About


Frequently Asked Questions

What is Dahlia?

Dahlia is a typed imperative programming language for designing FPGA accelerators. It targets High-Level Synthesis toolchains such as Vivado HLS as its compilation target. Dahlia aims to reduce pitfalls of HLS programming, from simple interface issues which are not checked by vendor tools to complex and unsuspecting behavior due to interaction between different optimizations.

What is predictable accelerator design?

High performance HLS designs require tuning hardware optimizations such as loop unrolling, pipelining, memory banking etc. These parameters have subtle interactions with each other and design constraints of FPGA programming.

For example, when a parallel loop tries to read five values from a memory that can only service two reads per cycle, the HLS compiler will multiplex the reads and spread them across multiple cycles. This will result in a design that consumes more area for the parallel loop body with suboptimal improvement in performance.

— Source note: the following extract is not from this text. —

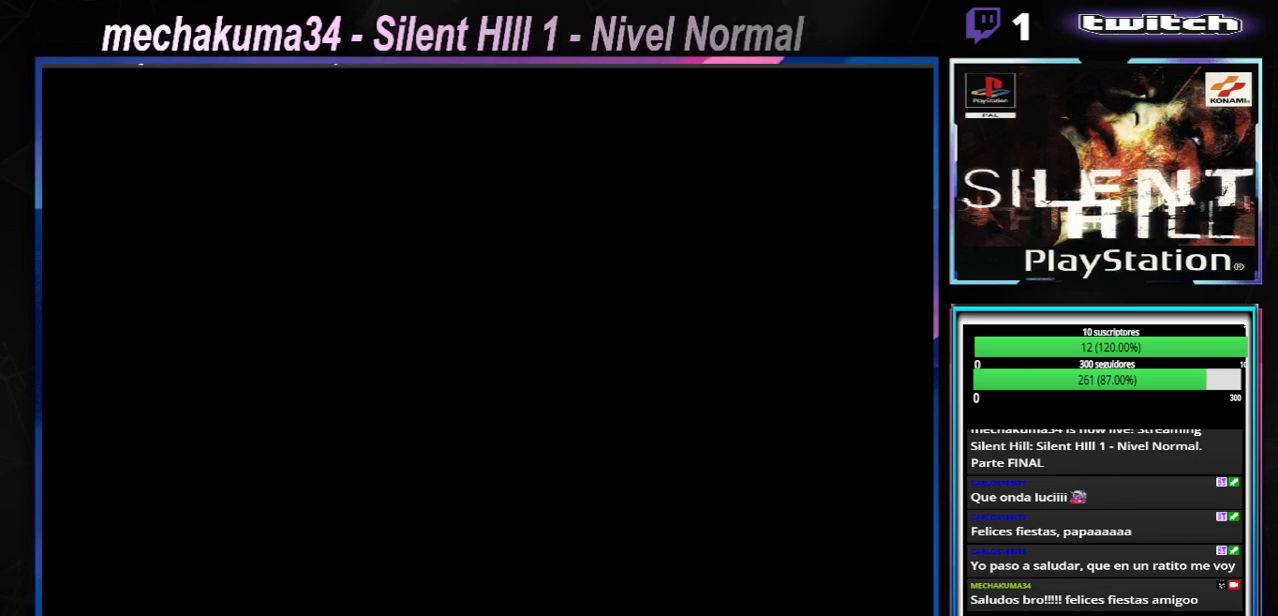
{"buttons": [], "left_stick": "center", "events": []}
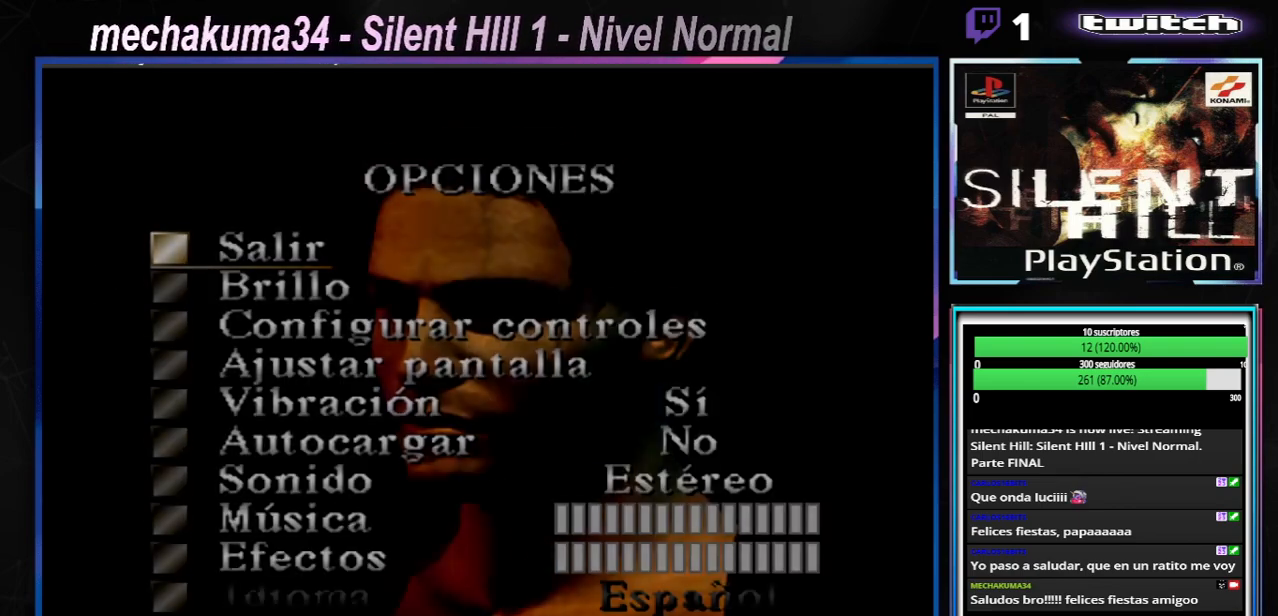
{"buttons": [], "left_stick": "center", "events": []}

This is unpredictable design–FPGA designs should improve latency when loop bodies run in parallel. Dahlia statically reasons about memory use and rejects designs that don’t behave predictably.

Why design a new language?

Dahlia implements its own language constructs and semantics to cleanly reason about HLS programs and explore new ideas. Concepts such as logical time steps and affine reasoning are not commonly supported in modern programming languages. Implementing our own compiler and type checker simplifies these implementation challenges.

How does Dahlia work?

Hardware resources are reused through time-multiplexing—the compiler separates resource use in time by reasoning about use locations and latencies and guarantees that they are never used in a conflicting manner. In order to model this, Dahlia extends affine types with a notion of time-sensitivity.

At a high level, Dahlia guarantees that complex time-multiplexing is represented in the source program. By default, Dahlia rejects programs with complex memory access patterns that require extensive compiler transformations to be implemented as hardware. Instead of relying on the compiler to automatically generate additional hardware, Dahlia requires the programmer to explicitly choose complex transformations.


Projects

Dahlia is built and maintained by the CAPRA research group at Cornell University.

As a part of the Dahlia project, have built and open-sourced several research artifacts:

  • Dahlia: A compiler from Dahlia to HLS C.
  • Dahlia Evaluation: Large scale evaluation of the Dahlia compiler.
  • FuTIL: An Intermediary Representation (IR) for HLS.
  • Polyphemus: A framework for managing large scale, distributed experiments with AWS F1.